(Saved entries)
● ● ● ● ●

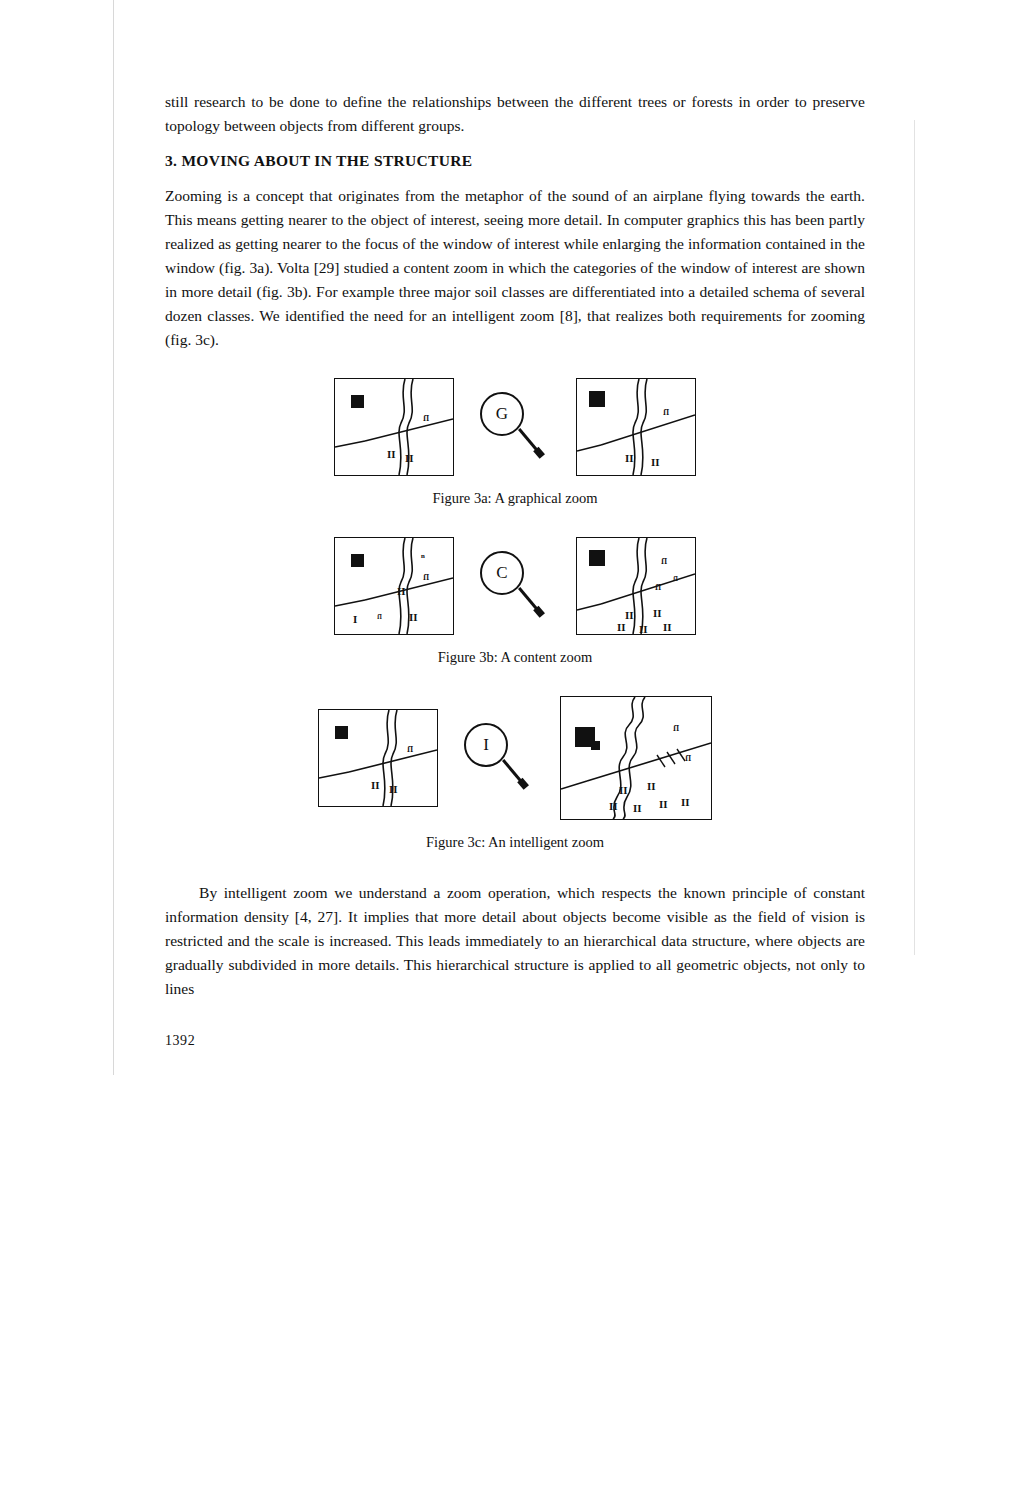still research to be done to define the relationships between the different trees or forests in order to preserve topology between objects from different groups.
3. Moving about in the structure
Zooming is a concept that originates from the metaphor of the sound of an airplane flying towards the earth. This means getting nearer to the object of interest, seeing more detail. In computer graphics this has been partly realized as getting nearer to the focus of the window of interest while enlarging the information contained in the window (fig. 3a). Volta [29] studied a content zoom in which the categories of the window of interest are shown in more detail (fig. 3b). For example three major soil classes are differentiated into a detailed schema of several dozen classes. We identified the need for an intelligent zoom [8], that realizes both requirements for zooming (fig. 3c).
ⁿ
II
II
G
ⁿ
II
II
‗
‗
Figure 3a: A graphical zoom
ⁿ
ⁿ
II
I
ⁿ
II
C
ⁿ
ⁿ
ⁿ
II
II
II
II
II
Figure 3b: A content zoom
ⁿ
II
II
I
ⁿ
ⁿ
II
II
II
II
II
II
Figure 3c: An intelligent zoom
By intelligent zoom we understand a zoom operation, which respects the known principle of constant information density [4, 27]. It implies that more detail about objects become visible as the field of vision is restricted and the scale is increased. This leads immediately to an hierarchical data structure, where objects are gradually subdivided in more details. This hierarchical structure is applied to all geometric objects, not only to lines
1392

● ● ● ● ●

- _WHAT YOU NEED TO DO_:
What is needed is a word-for-word copy of the records above, excluding pictures.

- _SOLUTION_:
still research to be done to define the relationships between the different trees or forests in order to preserve topology between objects from different groups.
3. Moving about in the structure
Zooming is a concept that originates from the metaphor of the sound of an airplane flying towards the earth. This means getting nearer to the object of interest, seeing more detail. In computer graphics this has been partly realized as getting nearer to the focus of the window of interest while enlarging the information contained in the window (fig. 3a). Volta [29] studied a content zoom in which the categories of the window of interest are shown in more detail (fig. 3b). For example three major soil classes are differentiated into a detailed schema of several dozen classes. We identified the need for an intelligent zoom [8], that realizes both requirements for zooming (fig. 3c).
ⁿ
II
II
G
ⁿ
II
II
‗
‗
Figure 3a: A graphical zoom
ⁿ
ⁿ
II
I
ⁿ
II
C
ⁿ
ⁿ
ⁿ
II
II
II
II
II
Figure 3b: A content zoom
ⁿ
II
II
I
ⁿ
ⁿ
II
II
II
II
II
II
Figure 3c: An intelligent zoom
By intelligent zoom we understand a zoom operation, which respects the known principle of constant information density [4, 27]. It implies that more detail about objects become visible as the field of vision is restricted and the scale is increased. This leads immediately to an hierarchical data structure, where objects are gradually subdivided in more details. This hierarchical structure is applied to all geometric objects, not only to lines
1392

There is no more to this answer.